The subcontractor countered that it properly alleged a disruption—and not a delay—claim; that the exhibit did not contradict the allegations in the amended complaint; that the subcontract did not bar disruption claims; and that it adequately alleged that it complied with the notice condition precedent requirements in the subcontract.

At the hearing on the motion to dismiss, the District Court found that the subcontractor’s claim was, in fact, a delay—and not a disruption—claim; that the exhibit attached to the amended complaint supported that conclusion; and that the subcontractor failed to adequately allege that it provided sufficient notice to the general contractor in compliance with the requirements of the subcontract.  Accordingly, the District Court dismissed the amended complaint against the general contractor.

The District Court went further and dismissed the amended complaint against the surety, even though the surety did not seek dismissal of the amended Miller Act claim, on the grounds that the surety’s liability to the subcontractor is derivative of the general contractor’s liability to the subcontractor and, because the subcontractor’s claims against the general contractor were being dismissed, the Miller Act claim against the surety had to be dismissed as well.

In its opinion vacating and remanding the District Court’s dismissal of the amended complaint, the Fourth Circuit Court of Appeals held that the District Court erred by relying on the exhibit prevails rule to determine that the subcontractor was asserting a delay claim which was barred by the subcontract no damages for delay clause.  With respect to the notices to the general contractor, the Fourth Circuit held that the District Court erred by disregarding the subcontractor’s allegations in the amended complaint that it provided numerous notices to the general contractor throughout the course of the project as well as the general allegation that all conditions precedent under the subcontract to bringing its claim were satisfied.  Accordingly, the Fourth Circuit Court of Appeals reversed the dismissal and remanded the case for further proceedings.  Because of the District Court’s error in dismissing the amended complaint against the general contractor, the Fourth Circuit Court of Appeals concluded that the District Court’s dismissal of the Miller Act claim against the surety was in error, reversed that dismissal, and remanded the Miller Act claim for further proceedings in the District Court.  The Fourth Circuit Court of Appeals’ opinion can be accessed by clicking here.

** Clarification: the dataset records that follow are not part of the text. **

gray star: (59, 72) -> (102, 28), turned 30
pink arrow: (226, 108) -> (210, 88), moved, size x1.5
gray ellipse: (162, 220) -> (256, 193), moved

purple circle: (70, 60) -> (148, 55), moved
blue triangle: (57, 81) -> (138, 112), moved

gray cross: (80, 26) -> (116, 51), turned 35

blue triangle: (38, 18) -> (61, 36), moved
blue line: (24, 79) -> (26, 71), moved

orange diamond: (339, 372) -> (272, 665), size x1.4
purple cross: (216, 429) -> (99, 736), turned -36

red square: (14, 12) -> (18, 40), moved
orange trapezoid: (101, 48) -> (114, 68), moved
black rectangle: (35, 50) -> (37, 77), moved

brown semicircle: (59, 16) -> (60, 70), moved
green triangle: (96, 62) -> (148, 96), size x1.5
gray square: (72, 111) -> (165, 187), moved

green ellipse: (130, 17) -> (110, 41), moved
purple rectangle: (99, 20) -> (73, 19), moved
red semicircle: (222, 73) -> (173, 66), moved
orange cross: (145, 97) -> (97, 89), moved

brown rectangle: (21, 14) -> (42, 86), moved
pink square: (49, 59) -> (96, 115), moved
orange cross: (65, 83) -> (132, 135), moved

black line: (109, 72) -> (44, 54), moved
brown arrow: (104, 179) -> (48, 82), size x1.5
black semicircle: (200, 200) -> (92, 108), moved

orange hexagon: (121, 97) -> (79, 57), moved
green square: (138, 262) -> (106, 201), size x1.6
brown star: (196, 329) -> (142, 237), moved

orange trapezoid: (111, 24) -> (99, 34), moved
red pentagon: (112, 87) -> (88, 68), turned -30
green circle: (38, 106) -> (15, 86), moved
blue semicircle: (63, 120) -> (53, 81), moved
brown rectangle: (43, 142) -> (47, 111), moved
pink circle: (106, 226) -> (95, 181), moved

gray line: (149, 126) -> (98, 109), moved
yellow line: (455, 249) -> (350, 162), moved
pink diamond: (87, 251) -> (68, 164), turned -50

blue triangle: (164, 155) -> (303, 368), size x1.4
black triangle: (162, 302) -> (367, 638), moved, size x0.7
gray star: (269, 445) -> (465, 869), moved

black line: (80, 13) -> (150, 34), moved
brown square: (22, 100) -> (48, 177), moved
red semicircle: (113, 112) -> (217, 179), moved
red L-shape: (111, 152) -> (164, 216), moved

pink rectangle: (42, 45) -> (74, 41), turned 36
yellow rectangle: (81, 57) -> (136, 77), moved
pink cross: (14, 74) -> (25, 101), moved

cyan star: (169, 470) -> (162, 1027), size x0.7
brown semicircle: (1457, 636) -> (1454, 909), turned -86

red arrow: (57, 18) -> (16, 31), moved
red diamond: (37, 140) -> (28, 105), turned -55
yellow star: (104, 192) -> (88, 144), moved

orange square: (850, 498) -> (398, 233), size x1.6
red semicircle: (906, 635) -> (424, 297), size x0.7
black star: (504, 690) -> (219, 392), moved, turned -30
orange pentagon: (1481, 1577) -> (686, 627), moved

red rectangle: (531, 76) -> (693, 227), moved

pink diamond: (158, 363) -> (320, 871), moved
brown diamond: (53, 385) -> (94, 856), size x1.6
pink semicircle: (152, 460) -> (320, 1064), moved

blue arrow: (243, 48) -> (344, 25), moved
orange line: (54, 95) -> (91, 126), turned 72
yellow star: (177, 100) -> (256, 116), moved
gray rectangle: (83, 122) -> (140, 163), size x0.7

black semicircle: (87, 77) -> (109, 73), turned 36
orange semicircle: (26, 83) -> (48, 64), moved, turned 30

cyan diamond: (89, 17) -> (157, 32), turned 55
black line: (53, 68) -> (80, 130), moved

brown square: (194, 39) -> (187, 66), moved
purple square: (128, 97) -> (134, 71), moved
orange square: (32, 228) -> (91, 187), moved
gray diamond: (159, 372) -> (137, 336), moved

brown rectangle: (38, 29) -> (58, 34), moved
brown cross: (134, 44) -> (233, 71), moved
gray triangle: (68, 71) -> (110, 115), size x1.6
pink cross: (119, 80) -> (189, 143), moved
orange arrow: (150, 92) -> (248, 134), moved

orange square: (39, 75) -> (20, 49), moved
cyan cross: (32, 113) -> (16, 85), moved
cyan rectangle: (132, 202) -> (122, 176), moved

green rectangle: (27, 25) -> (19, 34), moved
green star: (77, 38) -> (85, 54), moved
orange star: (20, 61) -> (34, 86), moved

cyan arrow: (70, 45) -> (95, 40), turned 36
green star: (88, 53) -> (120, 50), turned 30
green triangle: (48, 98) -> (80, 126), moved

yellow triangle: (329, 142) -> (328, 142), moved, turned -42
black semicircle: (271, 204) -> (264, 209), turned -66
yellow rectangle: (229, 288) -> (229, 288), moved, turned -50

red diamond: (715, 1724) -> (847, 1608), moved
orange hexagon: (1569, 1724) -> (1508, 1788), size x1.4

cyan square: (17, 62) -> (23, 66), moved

It is noted that the manner in which the Fourth Circuit determined to address the issues on appeal meant that it did not address the substantive issues of importance to construction subcontractors that were front and center in this case: (1) whether there is a distinction between delay claims and disruption claims as a matter of law and (2) whether a Miller Act surety is entitled to rely on a no damages for delay clause in its principal’s subcontract.  As noted in the briefs filed in this appeal, there presently exists a split among the district courts in the Fourth Circuit (and around the country) with respect to whether a Miller Act surety can defend against a Miller Act claim based on a no damages for delay clause in its principal’s subcontract.  This issue remains unaddressed and unsettled at the federal circuit court level.